The Mudcat Café TM
Thread #4110   Message #22285
Posted By: Alice
25-Feb-98 - 10:04 PM
Thread Name: Methodologies
Subject: RE: Methodologies
Hey, whatever HAPPENED to Elsie??

This thread reminds me so much of Herbert Hughes writings, that I had to go back to his introduction to Vol.4 to add this quote,
"To the folk-lorist, as to the sociologist, the present phase of our national life presents an unprecedented spectacle. With the creation of a limited Free State has come the intensive cultivation of Irish in the national schools. This has raised problems, economic and scholastic, which it is not my business to discuss here. The policy, far-seeing though it may be, is, however, having curious paradoxical reactions in the domain of folk-music. Partly through a desire for standardisation, and partly through the modifications created by music print, the old rhapsodic beauty of such songs as [two title printed in a Gaelic type font] is being shorn and trimmed into a neat Anglicisation which it is the very object of authorities to avoid. Children with beautiful voices, singing in unison and phrasing with admirable unanimity, are unconsciously helping on this deadly work day by day, and unless the matter is taken in hand now the next generation, brought up even more effectively on compulsory Irish, will receive a tainted and discredited legacy.
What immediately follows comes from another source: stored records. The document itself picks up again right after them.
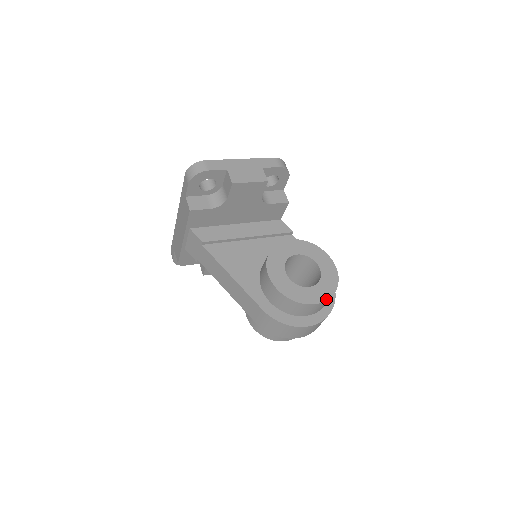
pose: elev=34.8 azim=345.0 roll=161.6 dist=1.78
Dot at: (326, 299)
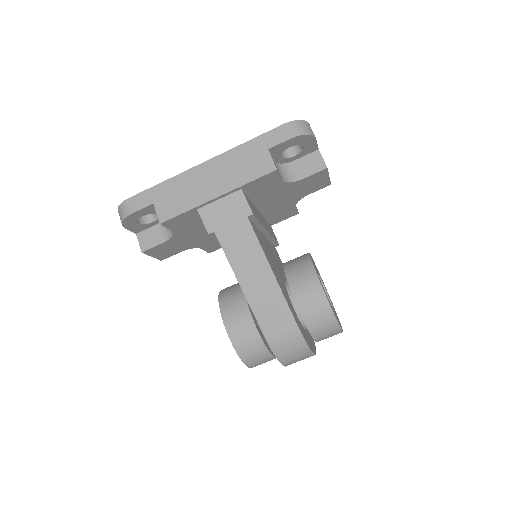
Dot at: (342, 329)
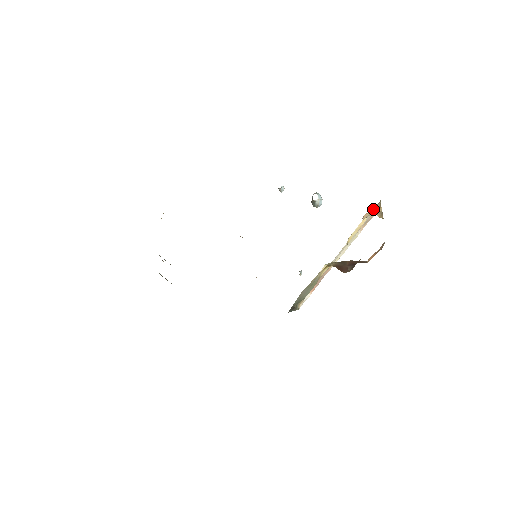
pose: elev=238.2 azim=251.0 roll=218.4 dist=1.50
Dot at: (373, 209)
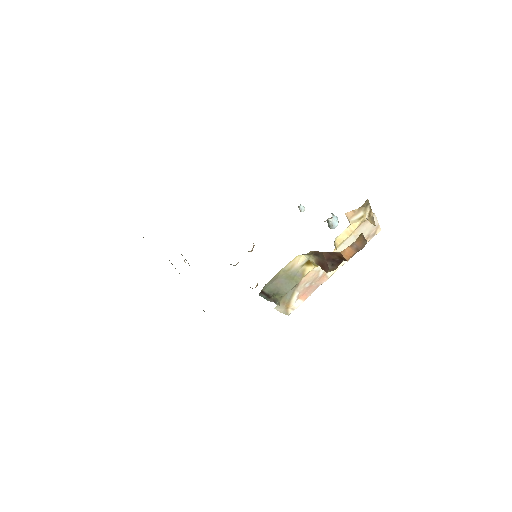
Dot at: (363, 213)
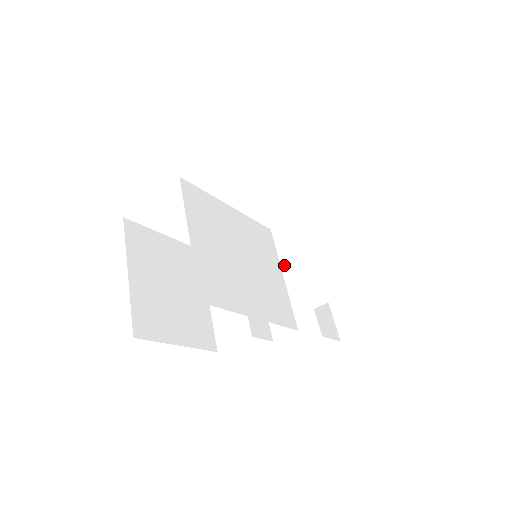
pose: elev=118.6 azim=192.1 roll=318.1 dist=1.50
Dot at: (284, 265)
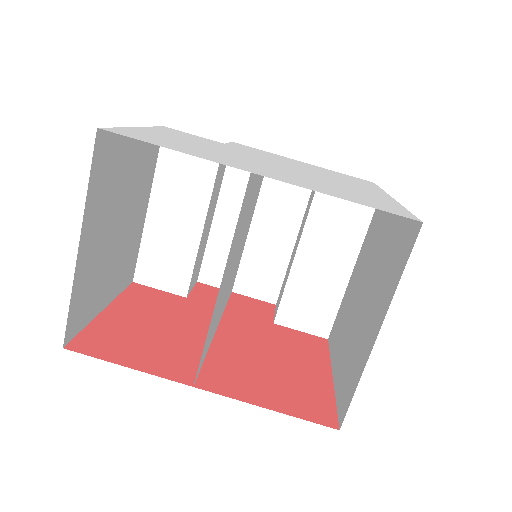
Dot at: (259, 213)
This is a danger, of course, that does not confront the more modern Anglo-Irish ballads of the kind included in these pages. These are songs of leisure and relaxation sung in the kitchen or round the public-house fire, songs that conform more easily than do the traditional Irish to the notation of the tempered scale. More than once I have had to abandon the attempt to make an air fit into the conventional five-lines-and-four-spaces of a musical clef, a difficulty that generally besets the "collector" of Irish tunes. The question of harmonisation I have fully discussed in previous volumes, and I need only admit once more that much of the essential character of an old song is lost the moment it is brought into contact with harmony - in other words, with the piano. At the best, it is created anew, and if the spirit is retained that is all the interfering musician can hope for."